Sadr reformed his militia forces in 2014, to protect Shia shrines from the Islamic State.
This new militia was almost entirely formed from the Mahdi Army remnants. According to Faleh A. Jabar and Renad Mansour, the Sadrists have largely been cut off from Iranian funding.

In June 2014, these Peace Companies marched in Sadr City, a slum in Baghdad infamous for being the prime Mahdi Army center of operations during the Iraq War. In addition to guarding shrines, the Peace Companies participated in offensive operations such as the recapture of Jurf Al Nasr in October 2014. They suspended their activities temporarily in February 2015, but were active in the Second Battle of Tikrit in March.

The Peace Brigades announced that they were able to liberate large areas of Jurf al-Sakhar and later announced the handover of all these liberated areas to the security forces.
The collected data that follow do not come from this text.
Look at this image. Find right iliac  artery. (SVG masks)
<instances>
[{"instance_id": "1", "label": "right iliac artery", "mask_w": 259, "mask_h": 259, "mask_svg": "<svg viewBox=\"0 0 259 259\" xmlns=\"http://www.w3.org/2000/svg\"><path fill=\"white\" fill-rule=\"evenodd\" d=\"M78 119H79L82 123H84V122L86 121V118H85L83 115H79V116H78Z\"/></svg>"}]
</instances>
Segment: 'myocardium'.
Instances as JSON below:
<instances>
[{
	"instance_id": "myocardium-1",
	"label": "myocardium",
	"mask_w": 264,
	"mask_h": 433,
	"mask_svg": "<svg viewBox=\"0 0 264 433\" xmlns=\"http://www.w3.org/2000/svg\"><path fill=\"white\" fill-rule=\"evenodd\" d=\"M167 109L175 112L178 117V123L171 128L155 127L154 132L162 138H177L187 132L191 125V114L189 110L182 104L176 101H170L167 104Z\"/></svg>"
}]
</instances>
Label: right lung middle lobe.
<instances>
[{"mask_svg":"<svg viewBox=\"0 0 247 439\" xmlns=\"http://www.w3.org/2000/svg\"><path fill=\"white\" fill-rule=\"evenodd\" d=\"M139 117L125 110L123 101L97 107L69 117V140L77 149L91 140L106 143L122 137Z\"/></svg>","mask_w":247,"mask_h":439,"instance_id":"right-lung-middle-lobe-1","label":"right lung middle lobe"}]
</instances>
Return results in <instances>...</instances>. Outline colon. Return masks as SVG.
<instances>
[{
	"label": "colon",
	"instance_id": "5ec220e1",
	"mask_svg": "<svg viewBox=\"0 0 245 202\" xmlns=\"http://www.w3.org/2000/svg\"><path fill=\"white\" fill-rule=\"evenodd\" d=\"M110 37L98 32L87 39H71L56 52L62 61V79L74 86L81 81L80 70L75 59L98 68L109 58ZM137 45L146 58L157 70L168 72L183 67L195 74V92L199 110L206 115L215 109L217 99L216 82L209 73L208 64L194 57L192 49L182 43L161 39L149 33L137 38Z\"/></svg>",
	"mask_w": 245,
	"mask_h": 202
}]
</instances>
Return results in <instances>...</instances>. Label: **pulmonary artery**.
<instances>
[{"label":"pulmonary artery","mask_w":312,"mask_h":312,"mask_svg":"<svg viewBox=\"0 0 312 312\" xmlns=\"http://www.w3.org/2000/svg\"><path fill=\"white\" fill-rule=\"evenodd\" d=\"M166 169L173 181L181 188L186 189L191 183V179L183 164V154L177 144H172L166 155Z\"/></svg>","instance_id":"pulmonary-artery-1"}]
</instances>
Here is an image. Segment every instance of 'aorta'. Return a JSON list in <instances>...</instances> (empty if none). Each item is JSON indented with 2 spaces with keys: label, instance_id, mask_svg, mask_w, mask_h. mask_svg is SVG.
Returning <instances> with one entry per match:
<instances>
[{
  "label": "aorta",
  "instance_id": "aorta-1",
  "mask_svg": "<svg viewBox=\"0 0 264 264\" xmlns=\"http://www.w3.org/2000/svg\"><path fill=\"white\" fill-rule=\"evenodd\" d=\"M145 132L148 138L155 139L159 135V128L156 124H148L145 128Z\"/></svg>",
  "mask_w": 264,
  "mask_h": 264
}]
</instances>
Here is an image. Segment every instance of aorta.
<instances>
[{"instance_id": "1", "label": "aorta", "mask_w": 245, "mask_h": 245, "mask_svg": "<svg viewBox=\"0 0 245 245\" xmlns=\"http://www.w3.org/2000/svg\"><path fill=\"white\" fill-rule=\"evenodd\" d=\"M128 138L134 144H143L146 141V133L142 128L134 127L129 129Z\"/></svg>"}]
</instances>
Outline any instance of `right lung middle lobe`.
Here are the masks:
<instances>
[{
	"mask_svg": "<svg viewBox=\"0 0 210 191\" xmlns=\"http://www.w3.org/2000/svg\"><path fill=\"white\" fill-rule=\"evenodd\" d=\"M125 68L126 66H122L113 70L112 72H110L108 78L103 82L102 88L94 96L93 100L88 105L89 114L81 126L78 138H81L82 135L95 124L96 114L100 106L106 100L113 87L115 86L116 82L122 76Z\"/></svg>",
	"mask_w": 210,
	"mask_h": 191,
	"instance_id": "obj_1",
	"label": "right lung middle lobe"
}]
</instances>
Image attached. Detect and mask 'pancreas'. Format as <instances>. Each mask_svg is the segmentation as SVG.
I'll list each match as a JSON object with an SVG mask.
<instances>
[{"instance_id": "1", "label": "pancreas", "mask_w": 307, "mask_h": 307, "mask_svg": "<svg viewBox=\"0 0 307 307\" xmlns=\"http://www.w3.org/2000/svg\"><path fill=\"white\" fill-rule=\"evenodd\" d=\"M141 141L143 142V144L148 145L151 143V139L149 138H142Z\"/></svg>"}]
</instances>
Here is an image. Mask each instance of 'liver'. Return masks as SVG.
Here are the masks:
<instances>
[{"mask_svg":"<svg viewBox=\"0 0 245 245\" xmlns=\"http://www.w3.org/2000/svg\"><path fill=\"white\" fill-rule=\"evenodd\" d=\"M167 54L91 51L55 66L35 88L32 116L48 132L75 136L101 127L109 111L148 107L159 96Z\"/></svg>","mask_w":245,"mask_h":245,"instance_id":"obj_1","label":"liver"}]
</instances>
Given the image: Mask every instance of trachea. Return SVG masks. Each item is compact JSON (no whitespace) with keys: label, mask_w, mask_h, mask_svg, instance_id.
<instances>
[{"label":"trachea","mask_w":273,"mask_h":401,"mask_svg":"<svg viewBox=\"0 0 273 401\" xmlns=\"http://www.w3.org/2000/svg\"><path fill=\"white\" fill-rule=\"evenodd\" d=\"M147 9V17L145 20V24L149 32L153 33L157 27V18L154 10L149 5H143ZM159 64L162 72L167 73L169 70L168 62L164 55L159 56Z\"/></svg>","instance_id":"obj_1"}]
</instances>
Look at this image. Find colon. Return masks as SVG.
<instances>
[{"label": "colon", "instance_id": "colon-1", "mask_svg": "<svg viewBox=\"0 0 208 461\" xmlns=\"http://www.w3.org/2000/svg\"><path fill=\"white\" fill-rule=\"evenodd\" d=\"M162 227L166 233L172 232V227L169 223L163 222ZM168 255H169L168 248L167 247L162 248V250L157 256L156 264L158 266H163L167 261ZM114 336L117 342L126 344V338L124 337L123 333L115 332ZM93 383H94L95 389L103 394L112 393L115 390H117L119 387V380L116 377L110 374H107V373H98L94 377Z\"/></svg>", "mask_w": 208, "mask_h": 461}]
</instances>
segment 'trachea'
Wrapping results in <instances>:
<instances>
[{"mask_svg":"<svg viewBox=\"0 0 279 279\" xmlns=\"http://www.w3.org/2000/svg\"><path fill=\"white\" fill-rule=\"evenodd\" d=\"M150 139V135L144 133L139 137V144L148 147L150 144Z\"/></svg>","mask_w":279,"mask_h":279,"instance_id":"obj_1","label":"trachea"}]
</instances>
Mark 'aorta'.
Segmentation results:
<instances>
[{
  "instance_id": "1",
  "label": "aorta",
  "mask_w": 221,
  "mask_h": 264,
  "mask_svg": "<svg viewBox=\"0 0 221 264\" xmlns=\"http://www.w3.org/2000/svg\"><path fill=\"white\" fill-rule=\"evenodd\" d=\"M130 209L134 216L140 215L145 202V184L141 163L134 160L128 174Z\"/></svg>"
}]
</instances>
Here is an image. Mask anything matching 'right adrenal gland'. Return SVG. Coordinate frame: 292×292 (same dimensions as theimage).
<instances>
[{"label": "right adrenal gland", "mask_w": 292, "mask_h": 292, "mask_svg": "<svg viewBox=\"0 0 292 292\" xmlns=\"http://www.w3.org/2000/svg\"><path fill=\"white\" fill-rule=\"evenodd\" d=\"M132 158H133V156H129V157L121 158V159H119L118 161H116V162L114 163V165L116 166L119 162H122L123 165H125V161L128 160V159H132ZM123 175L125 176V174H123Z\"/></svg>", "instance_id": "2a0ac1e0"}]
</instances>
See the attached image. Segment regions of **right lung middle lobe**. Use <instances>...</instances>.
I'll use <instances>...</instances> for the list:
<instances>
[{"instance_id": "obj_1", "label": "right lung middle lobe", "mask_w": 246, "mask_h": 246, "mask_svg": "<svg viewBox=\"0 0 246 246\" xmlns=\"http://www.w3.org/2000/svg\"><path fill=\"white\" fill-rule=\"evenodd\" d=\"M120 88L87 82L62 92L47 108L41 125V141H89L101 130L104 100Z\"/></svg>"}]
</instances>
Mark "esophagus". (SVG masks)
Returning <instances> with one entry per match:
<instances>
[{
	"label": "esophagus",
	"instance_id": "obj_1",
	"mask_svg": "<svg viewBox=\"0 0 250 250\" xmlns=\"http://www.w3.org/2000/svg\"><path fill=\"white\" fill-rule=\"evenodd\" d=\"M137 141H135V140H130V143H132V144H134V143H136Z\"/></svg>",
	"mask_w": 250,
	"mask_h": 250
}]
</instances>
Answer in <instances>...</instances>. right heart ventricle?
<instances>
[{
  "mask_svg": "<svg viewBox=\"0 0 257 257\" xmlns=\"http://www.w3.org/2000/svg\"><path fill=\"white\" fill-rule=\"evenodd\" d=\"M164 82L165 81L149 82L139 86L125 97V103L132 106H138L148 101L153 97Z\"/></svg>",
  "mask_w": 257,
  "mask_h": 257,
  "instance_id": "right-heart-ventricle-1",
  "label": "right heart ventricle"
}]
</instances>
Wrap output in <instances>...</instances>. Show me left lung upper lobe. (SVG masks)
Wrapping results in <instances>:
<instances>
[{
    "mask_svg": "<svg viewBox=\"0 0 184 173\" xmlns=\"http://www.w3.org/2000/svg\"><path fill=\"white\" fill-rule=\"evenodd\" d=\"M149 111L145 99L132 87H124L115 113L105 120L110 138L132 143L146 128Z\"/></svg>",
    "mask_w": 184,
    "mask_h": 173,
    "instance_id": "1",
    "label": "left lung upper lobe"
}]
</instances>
The Peace Brigades were frozen by Muqtada al-Sadr until further notice in a statement he issued on February 17, 2015, and al-Sadr announced on 8 March 2015, with a statement published by his office about lifting the freeze and involving Saraya al-Salam fighters in the Mosul operations

After that statement, the brigade fighters also captured large areas on Samarra and Al-Ishaqi Island in Saladin Governorate and were responsible for liberating what remained of them.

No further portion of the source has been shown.